MERCK RELEASES MEANINGLESS DRUGS


Nasty and ineffective

Washington WPI - Pharmaceutical giant, Merck Corporation, the today unveiled four new medicinal drugs but failed to identify the ailments they treat.

The drugs which affect a odd variety of nonlife-threatening symptoms have not been tested on humans and do not have FDA approvals.

Charles Ingestigina, product development manager for Merck made the announcement, “We believe these medicines will be very beneficial to a varied spectrum of discomforts the average person is likely to suffer sometime in their lives.”

One drug, Narcopropylene, helps prevent a persons foot from going to sleep.

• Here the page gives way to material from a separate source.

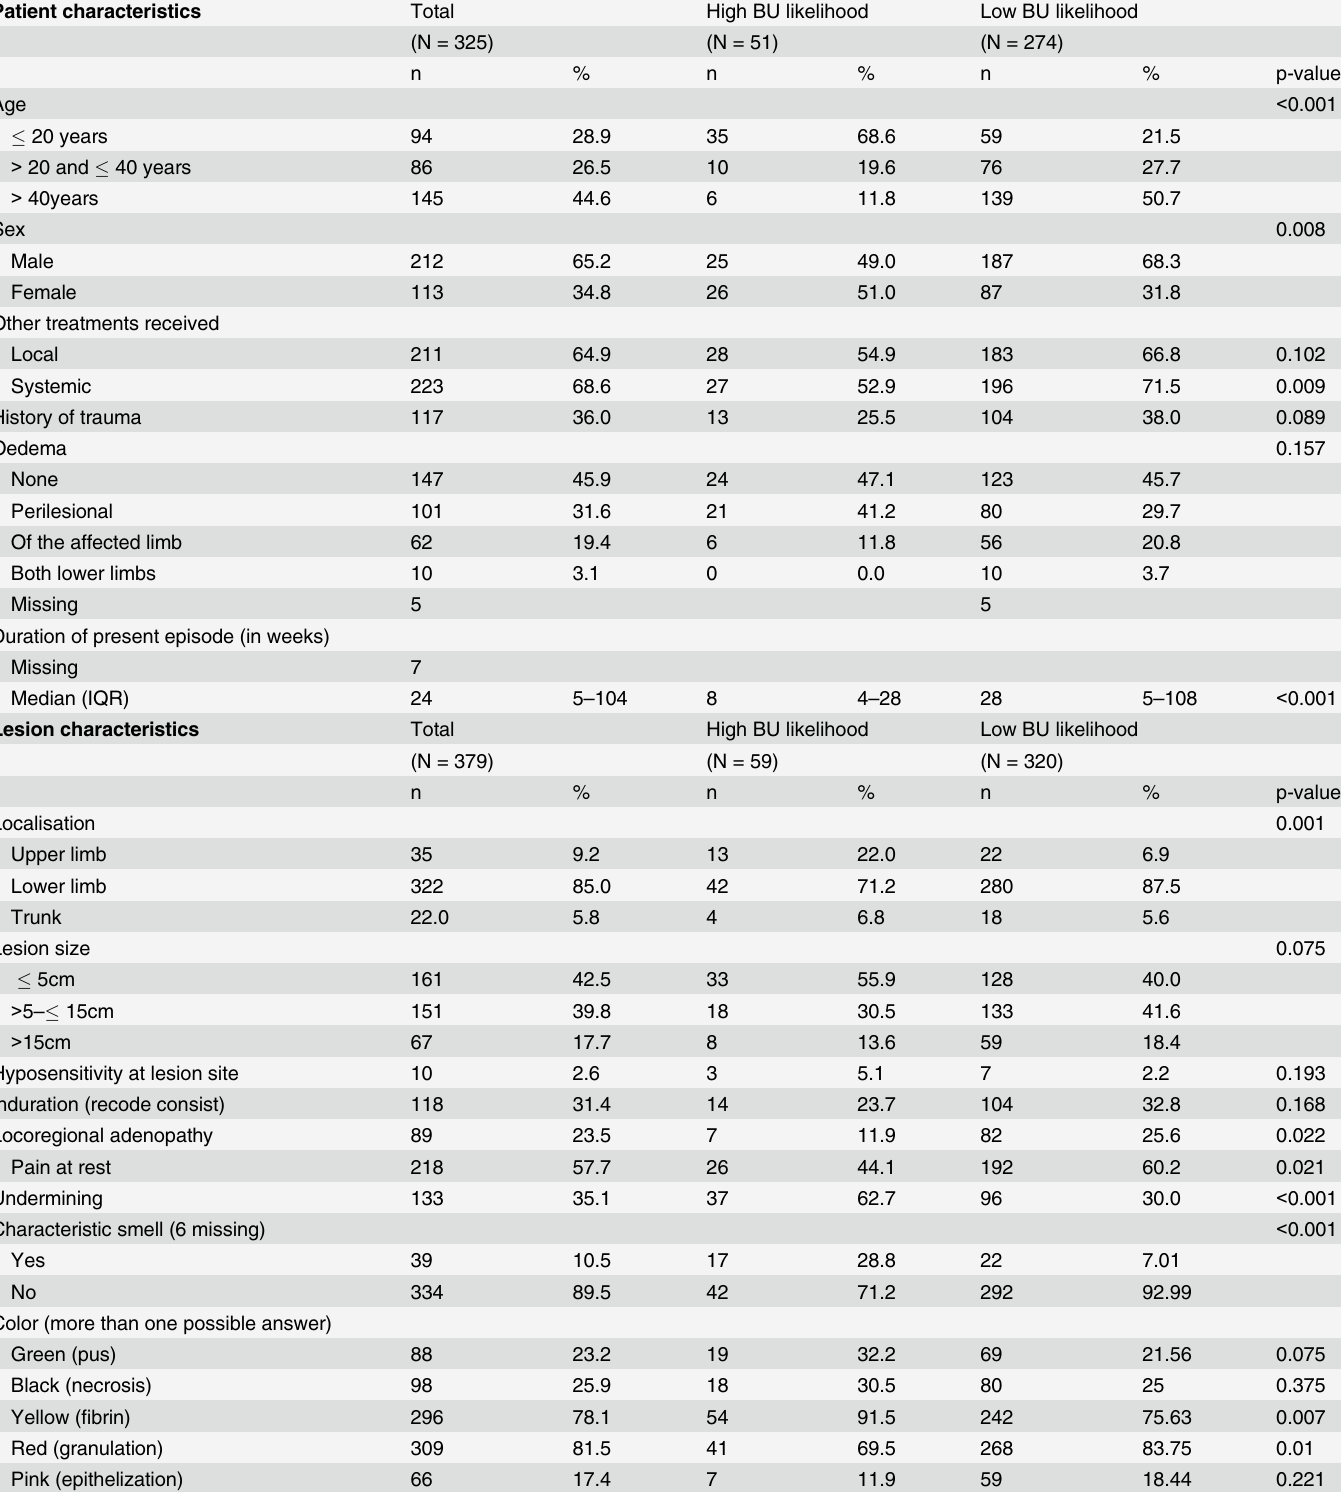
Table 1. Univariate analysis of variables associated with BU likelihood, Akonolinga,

Another, Gastroapitel, helps a person to eat even if their stomach is full.

“There are minimal side effects so far,” reported Walter Coxise, chief pharmacologist overseeing the new products. “Narcopropylene makes people a little jittery, BP goes up a little. Gastroapitel may cause constipation or diarrhea, though the biggest risk is unrestrained obesity. Nothing very dangerous. That’s why we believe that they fall outside the FDA guidelines for human testing.”

George Goodrich, analyst with Kidder Peabody, who monitors the drug industry agreed. “Several years ago President Bush relaxed the review process for new drugs. Essentially, he allowed the FDA to get all its funding from industry in exchange for a streamlined approval process.”

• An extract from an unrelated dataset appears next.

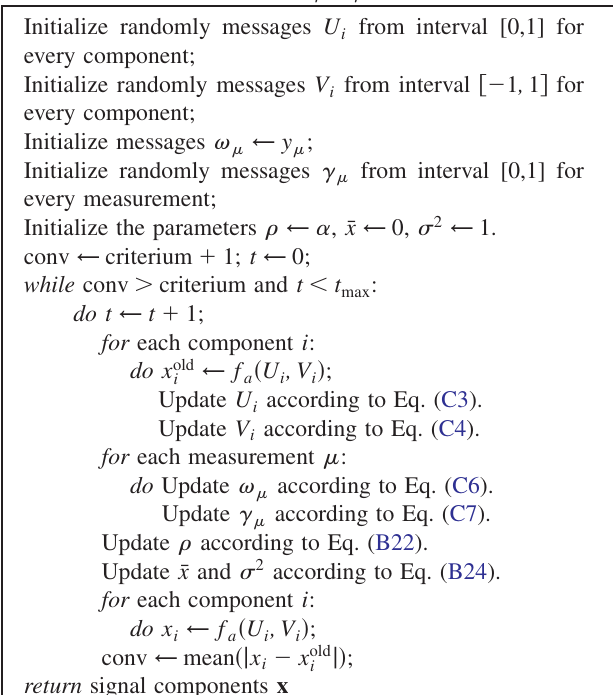
Algorithm 1. EM - BP ð y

Addressing the persistent questions regarding human testing and FDA approval Ingestigina said, “Look, most of these are simple derivatives of existing drugs or little twists on old stand-by’s like salicylic acid or ibuprofen. They’re nothing serious.”

The other drugs are Pistolumene, which purports to suppress the need to urinate in children and a “mildly psycho-active stress enhancer, Nicoplessibotinol.”

Goodrich pointed out that the drug industry has been pushing derivatives for years and that this is simply a new marketing approach, “Merck is simply going into the market place and saying to the public, ’Try this! It’s good for what ails ya!’

Wendy Lappacanie, marketing director for new products, explained how the company intended to sell products which don’t treat any actual disease.

“Our, ’Ask your doctor for...blank,blank,blank,’ TV ads for prescription drugs has been a huge success. We have found that the right mix of images of healthy, happy, loving, active older people, mixed with lively but friendly music all capped with a logo for a mediciney sounding product works like candy.”

She elaborated, “Consumers don’t actually know what the medicine does but they ask their doctors for it anyway. They don’t want to miss out on something that’s good for them I suppose.